O que se vê é um paradoxo: quem deveria exigir respeito internacional ao Brasil se curva diante de quem nos impõe barreiras. Ao invés de defender negociações que revertam a taxação ou mitiguem perdas, o deputado ocupa corredores americanos para alimentar narrativas que reforçam divisões internas e exportam desconfiança sobre as instituições brasileiras.

A crônica assume, assim, um alerta cívico: confundir diplomacia com submissão custa caro demais para quem trabalha de sol a sol. O Brasil já conhece, de sua própria história, o preço de abrir mão de soberania em troca de favores pontuais. Do trabalhador que paga impostos altos à indústria que luta para se manter competitiva, todos são afetados por decisões tomadas longe das fábricas, das lavouras e das ruas.

Soberania não é discurso de ocasião, nem bandeira usada em redes sociais para inflamar apoiadores. É prática que exige coerência, vigilância e compromisso de quem foi eleito para representar o interesse nacional — inclusive quando isso significa enfrentar pressões externas, proteger cadeias produtivas e garantir a competitividade de quem põe comida na mesa do país.

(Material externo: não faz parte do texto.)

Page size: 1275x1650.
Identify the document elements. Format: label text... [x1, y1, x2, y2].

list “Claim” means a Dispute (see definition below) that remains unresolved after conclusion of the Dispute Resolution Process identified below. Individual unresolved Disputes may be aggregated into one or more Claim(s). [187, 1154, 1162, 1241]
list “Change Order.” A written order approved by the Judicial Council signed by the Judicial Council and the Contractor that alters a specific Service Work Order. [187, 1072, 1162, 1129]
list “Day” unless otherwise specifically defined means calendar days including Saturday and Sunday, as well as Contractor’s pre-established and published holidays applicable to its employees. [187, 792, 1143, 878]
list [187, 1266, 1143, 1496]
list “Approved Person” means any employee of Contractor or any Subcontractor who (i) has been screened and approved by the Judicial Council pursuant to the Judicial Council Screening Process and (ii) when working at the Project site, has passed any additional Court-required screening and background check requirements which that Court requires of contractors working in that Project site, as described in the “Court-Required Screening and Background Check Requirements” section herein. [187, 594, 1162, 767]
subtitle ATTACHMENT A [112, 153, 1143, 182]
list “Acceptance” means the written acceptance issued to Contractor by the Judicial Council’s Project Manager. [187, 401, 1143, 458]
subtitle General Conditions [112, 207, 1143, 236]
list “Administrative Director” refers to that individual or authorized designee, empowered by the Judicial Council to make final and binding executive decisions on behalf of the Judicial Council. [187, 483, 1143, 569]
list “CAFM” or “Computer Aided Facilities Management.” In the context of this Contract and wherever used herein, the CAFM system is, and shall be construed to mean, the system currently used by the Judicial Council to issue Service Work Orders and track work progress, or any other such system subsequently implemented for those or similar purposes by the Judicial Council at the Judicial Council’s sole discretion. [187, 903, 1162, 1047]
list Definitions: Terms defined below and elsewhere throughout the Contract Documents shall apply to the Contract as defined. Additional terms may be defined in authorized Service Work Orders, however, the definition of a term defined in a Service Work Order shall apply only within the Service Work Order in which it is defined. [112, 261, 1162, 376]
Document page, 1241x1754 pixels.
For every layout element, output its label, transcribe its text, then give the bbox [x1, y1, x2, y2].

Quando se ajoelha fora, dobra-se dentro. E quem paga o preço é sempre o mesmo: o brasileiro comum, que já carrega uma carga tributária sufocante, que lida com combustível caro, inflação teimosa, infraestrutura deficiente e falta de apoio para empreender.

Em tempos de bravatas importadas, convém lembrar: patriotismo de verdade se mede pelo que se faz em defesa de quem trabalha, e não pelo aplauso de plateias estrangeiras. Defender o Brasil é abrir mercados, garantir acordos justos, proteger quem planta, quem colhe, quem produz aço, ferro, proteína. É garantir que a competitividade nacional não seja rifada em troca de palanques improvisados.

No fim, fica o alerta: quem sustenta a economia não é quem desfila em corredores de Washington, mas quem acorda de madrugada para fazer o país acontecer. É essa gente que merece respeito — não cartas de endosso estrangeiras que pouco valem quando o dólar dispara e a inflação engole salários.

A história cobra. E o povo brasileiro, que já viu reis, imperadores e ditadores caírem, sabe reconhecer a farsa quando o custo dela bate no bolso de quem já paga caro demais.

Ademais, há gestos na geopolítica que dispensam legendas.